Machine-readable hardware designs:
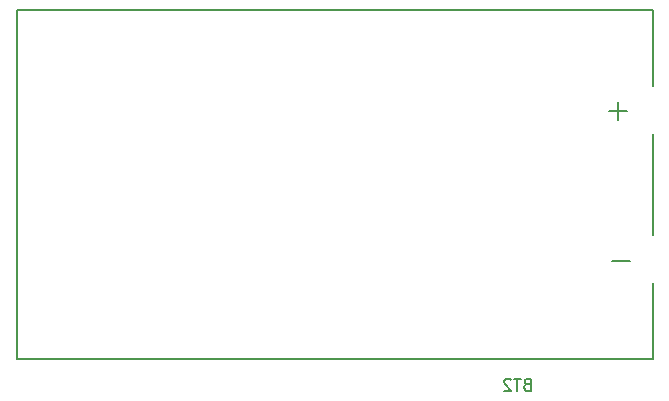
<source format=gbo>
%TF.GenerationSoftware,KiCad,Pcbnew,9.0.6*%
%TF.CreationDate,2025-11-25T23:04:22-05:00*%
%TF.ProjectId,jli2555-tin-can,6a6c6932-3535-4352-9d74-696e2d63616e,1.0*%
%TF.SameCoordinates,Original*%
%TF.FileFunction,Legend,Bot*%
%TF.FilePolarity,Positive*%
%FSLAX46Y46*%
G04 Gerber Fmt 4.6, Leading zero omitted, Abs format (unit mm)*
G04 Created by KiCad (PCBNEW 9.0.6) date 2025-11-25 23:04:22*
%MOMM*%
%LPD*%
G01*
G04 APERTURE LIST*
%ADD10C,0.150000*%
%ADD11C,0.127000*%
G04 APERTURE END LIST*
D10*
X85875714Y-48191009D02*
X85732857Y-48238628D01*
X85732857Y-48238628D02*
X85685238Y-48286247D01*
X85685238Y-48286247D02*
X85637619Y-48381485D01*
X85637619Y-48381485D02*
X85637619Y-48524342D01*
X85637619Y-48524342D02*
X85685238Y-48619580D01*
X85685238Y-48619580D02*
X85732857Y-48667200D01*
X85732857Y-48667200D02*
X85828095Y-48714819D01*
X85828095Y-48714819D02*
X86209047Y-48714819D01*
X86209047Y-48714819D02*
X86209047Y-47714819D01*
X86209047Y-47714819D02*
X85875714Y-47714819D01*
X85875714Y-47714819D02*
X85780476Y-47762438D01*
X85780476Y-47762438D02*
X85732857Y-47810057D01*
X85732857Y-47810057D02*
X85685238Y-47905295D01*
X85685238Y-47905295D02*
X85685238Y-48000533D01*
X85685238Y-48000533D02*
X85732857Y-48095771D01*
X85732857Y-48095771D02*
X85780476Y-48143390D01*
X85780476Y-48143390D02*
X85875714Y-48191009D01*
X85875714Y-48191009D02*
X86209047Y-48191009D01*
X85351904Y-47714819D02*
X84780476Y-47714819D01*
X85066190Y-48714819D02*
X85066190Y-47714819D01*
X84494761Y-47810057D02*
X84447142Y-47762438D01*
X84447142Y-47762438D02*
X84351904Y-47714819D01*
X84351904Y-47714819D02*
X84113809Y-47714819D01*
X84113809Y-47714819D02*
X84018571Y-47762438D01*
X84018571Y-47762438D02*
X83970952Y-47810057D01*
X83970952Y-47810057D02*
X83923333Y-47905295D01*
X83923333Y-47905295D02*
X83923333Y-48000533D01*
X83923333Y-48000533D02*
X83970952Y-48143390D01*
X83970952Y-48143390D02*
X84542380Y-48714819D01*
X84542380Y-48714819D02*
X83923333Y-48714819D01*
D11*
%TO.C,BT2*%
X42670000Y-16480000D02*
X42670000Y-46050000D01*
X42670000Y-46050000D02*
X96520000Y-46050000D01*
X93595000Y-25785000D02*
X93595000Y-24285000D01*
X94345000Y-25035000D02*
X92845000Y-25035000D01*
X94595000Y-37765000D02*
X93095000Y-37765000D01*
X96520000Y-16480000D02*
X42670000Y-16480000D01*
X96520000Y-22915000D02*
X96520000Y-16480000D01*
X96520000Y-26965000D02*
X96520000Y-35565000D01*
X96520000Y-46050000D02*
X96520000Y-39615000D01*
%TD*%
M02*

</source>
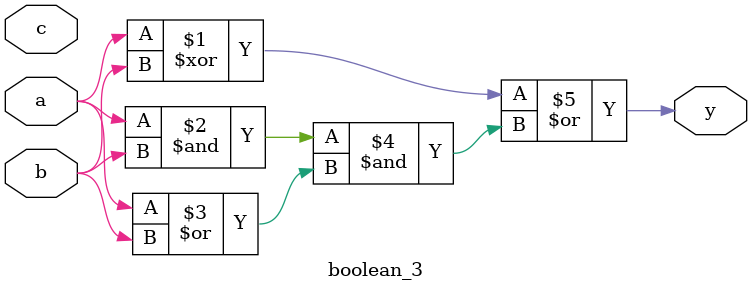
<source format=v>
`timescale 1ns / 1ps

module boolean_3(

    input a, b, c,
    output y

    );
    
    assign y = ((a^b)|((a&b)&(a|b)));
    /* My expression has two input a and b, but I take three inputs 
       only just to show that it will not effect the circuit as well
       as the simulation. 
    */
    
endmodule

</source>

EXERCISE GOAL: Exactly how many lines of the records hold "KiCad"? Give the number without any words.

EXERCISE SOLUTION: 2